Ana Santiago, the spokesperson for the office where Chery worked, has not returned requests for more information. We've also put in a request with the state department's press office for any details they can provide.
As a rule, federal business is kept quiet: we never got clearance to speak with Chery's boss about the work he did under the Department of Homeland Security, and he kept work matters separate from his family life, for reasons both legal and personal. Then, there's the fact that no matter what security clearance he had, the fate Gregoire-Ronald Chery met with in August was brutal and thoughtless.
Did Ronald's identifying himself as a federal agent incite the murderer to shoot? Was it his calm, rational demeanor in the face of such anger? Or was he merely collateral damage, a human obstacle on the way to purses, jewelry, and a child? That last possibility might be the hardest of all: the lack of reason, his existence simply deemed inconvenient by men with guns.
A recent PBS Frontline documentary, Battle for Haiti , highlighted the sheer impossibility of effectively policing a metropolitan region where almost everyone is underemployed and the police force is stretched thin, prone at every step to corruption, frustration, and personal anger that can explode in gunshots.
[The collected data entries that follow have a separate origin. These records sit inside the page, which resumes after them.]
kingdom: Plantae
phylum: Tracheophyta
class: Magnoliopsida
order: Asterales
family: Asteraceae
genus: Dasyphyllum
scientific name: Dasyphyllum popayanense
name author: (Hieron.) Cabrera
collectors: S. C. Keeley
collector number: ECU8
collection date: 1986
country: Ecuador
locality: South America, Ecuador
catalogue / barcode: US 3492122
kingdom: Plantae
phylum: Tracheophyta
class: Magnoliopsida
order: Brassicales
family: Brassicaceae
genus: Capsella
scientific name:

The subject of the movie: the 4,500 prisoners who escaped from the National Penitentiary after the earthquake struck a year ago. The majority of them have not been recaptured -- and even if they have, there's little space to put them, with prisoners packed like sardines into spaces 60cm in diameter in prisons that have been cobbled together enough to keep them there. Those escaped criminals are taking over Haiti's tent cities, and the task of tracking them down falls to vigilante squadrons, often acting on a hunch. From the film's description:
Helping battle the escaped gangsters is Mario Andresol, Haiti's police chief, who had put many of the gangsters in prison earlier in the decade, surviving two assassination attempts in the process. Now, Andresol has to do it all over again. But his force is rumored to be riddled with corruption, and many of his best officers are without homes and living in tent camps. Andresol admits the situation is bad: "It's chaos out there right now. There is a state of fear because the escapees are murdering, kidnapping, robbing..."
Could the man who killed Ronald be one of the escaped convicts? It's possible, though further details are hard to come by. Ronald's family, especially his brother Pierre-Jarmil, did everything they could to engage the Haitian police and keep apace with the investigation. Haiti is not the only place where you need to continually hound the police to make sure they haven't forgotten your case.
Money talks, as always. Jarmil had to pay thousands of dollars to get a proper autopsy and funeral for his brother, and parted with much more cash along the way, with every officer he met. Bribes are commonplace in a country where most have next to nothing. "You have to pay," Jarmil told New Times. "Everybody pays. Everybody."
We'll update when we know more about the investigation.